Emily Dickinson, Du côté des mortels : recension

emily dickinson, dru côté des mortels : recension

               « La Vie n’est que la Vie ! Et la Mort la Mort ! »

 

Est-il indispensable de donner une nouvelle traduction de poèmes dont on a déjà plusieurs versions ? Ce genre de questions, heureusement, n’a plus cours : il existe plusieurs éditions en français, complètes ou non, des poèmes d’Emily Dickinson, on peut prendre plaisir à passer de l’une à l’autre, et l’on peut en souhaiter de nouvelles ; les variations dans la saisie de la langue source aboutissent à des solutions différentes qui sont toujours bienvenues. François Heusbourg n’a pas le projet de traduire la totalité de l’œuvre, près de 1800 poèmes, mais en choisit par tranches chronologiques : il a déjà publié quatre volumes et il présente ici un ensemble pris dans les années 1860 et 1861, « juste avant la période la plus intense de sa production poétique ».

 

"Du côté des mortels" est la traduction du dernier vers (« Opon the mortal side », p. 28) d’un poème., vers choisi parce que dans cet ensemble demeurent encore fortement vivants pour la jeune femme — elle a trente ans — Amherst, le jardin, les fleurs, les oiseaux, l’enfance, avant le repli noté par le traducteur « dans le monde intérieur de la demeure familiale ». La nature est très présente, sous une forme générale (arbre, verger, rosée, oiseau — « "Maman" n’oublie jamais les oiseaux » —, etc.) et les différents éléments observés peuvent être aussi nommés : aster, renoncule, marguerite, rose, baumier, grive, merle, cerf, cerise, etc., et souvent mis en relation, « Si la Campanule avait ouvert son corset / à l’Abeille amoureuse (…) ». L’attention d’Emily Dickinson aux choses de la nature est aussi lisible dans des comparaisons, par exemple dans « Toi — aussi — prends des allures d’Arantèle » [= mot ancien pour "toile d’araignée" ; pour cobweb].  Il y a dans son imaginaire le sentiment d’être totalement du côté des plantes et des animaux, ainsi dans un distique : « Ni Rose, me suis pourtant sentie fleurir, / Ni oiseau — ai pourtant plané dans l’Éther — » ; cette proximité est sans doute nécessaire dans un monde où il lui est difficile de trouver une identité.
------------------------
**CONSIGNES DE L'EXERCICE**
1/ D'après la recension sur Emily Dickinson, de quelles années sont tirés les poèmes réunis dans ce volume ?
2/ Reprenez la recension sur Emily Dickinson à la suite de sa dernière phrase.

**DONNÉES FOURNIES**
------------------------
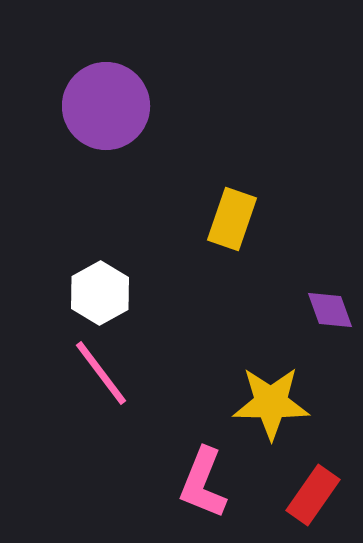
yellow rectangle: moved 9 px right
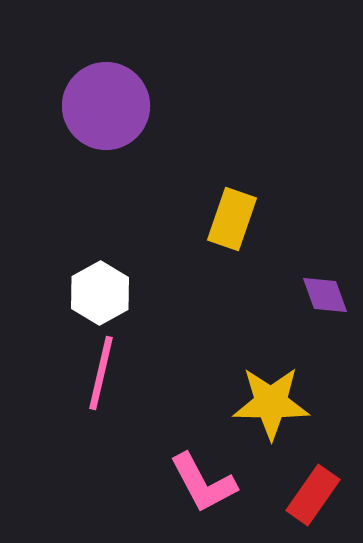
purple diamond: moved 5 px left, 15 px up
pink line: rotated 50 degrees clockwise
pink L-shape: rotated 50 degrees counterclockwise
------------------------
**RÉSULTATS PAR TÂCHE**
1/ Des années 1860 et 1861.

2/
Il faut pour cela pouvoir se situer, y compris dans le temps. Ce qui est le plus aisé à définir pour elle, c’est le passé. Quelques éléments qui ont compté sont conservés dans une « boîte d’Ébène », une lettre, une fleur, une boucle. On ne saura rien de plus, sinon qu’ils appartiennent à un temps accompli, « comme si la petite Boîte d’Ébène / N’était notre affaire en rien ». Pour le présent, Emily Dickinson imagine pouvoir un lieu social tout en en marquant la quasi impossibilité, « À l’aube — je serai — une Épouse — (…) À minuit — je ne suis qu’une jeune fille — (…) / Si tôt pour une enfant — de ne plus l’être — ». L’aube est toujours le moment d’une séparation pour quelque chose à venir - c’est le matin renaissance -, d’où la question « Y aura-t-il vraiment un matin ? » pour que s’accomplisse, notamment, la sortie de l’enfance, qu’elle devienne elle-même, « Je suis "Femme" maintenant / C’est plus sûr ainsi ». Femme, épouse…, lorsqu’elle a « prudemment, examiné [sa] petite vie », elle a fait la part de ce qui pouvait disparaître et rester, et elle termine par une question, « Te trouves-tu dans cette petite Grange / Que l’Amour T’a offerte ? ».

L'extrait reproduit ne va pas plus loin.